> _Records to process_
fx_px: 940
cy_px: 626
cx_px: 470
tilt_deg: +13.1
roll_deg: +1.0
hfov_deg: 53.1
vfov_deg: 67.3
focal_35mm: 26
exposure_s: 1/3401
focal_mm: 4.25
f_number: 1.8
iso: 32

--

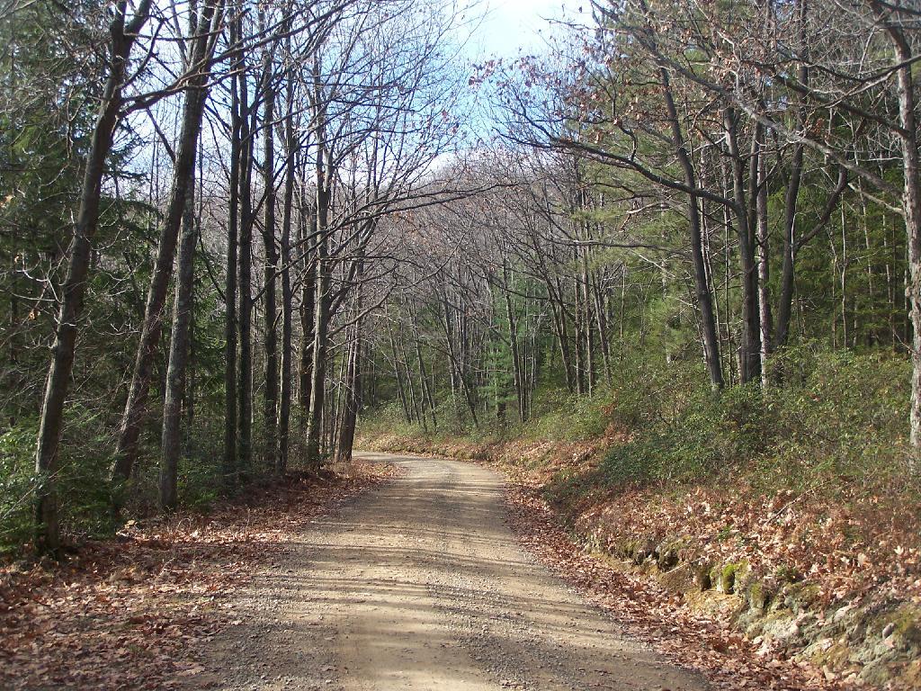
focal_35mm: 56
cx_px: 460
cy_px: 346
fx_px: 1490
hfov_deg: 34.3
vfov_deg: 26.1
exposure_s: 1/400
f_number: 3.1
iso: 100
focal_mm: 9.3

> _Task goal_
Find where the line with "hfov_deg: 34.3" sits in the material above, then copy exactly from it through the line with "focal_mm: 9.3". Add no other line.

> _The answer_
hfov_deg: 34.3
vfov_deg: 26.1
exposure_s: 1/400
f_number: 3.1
iso: 100
focal_mm: 9.3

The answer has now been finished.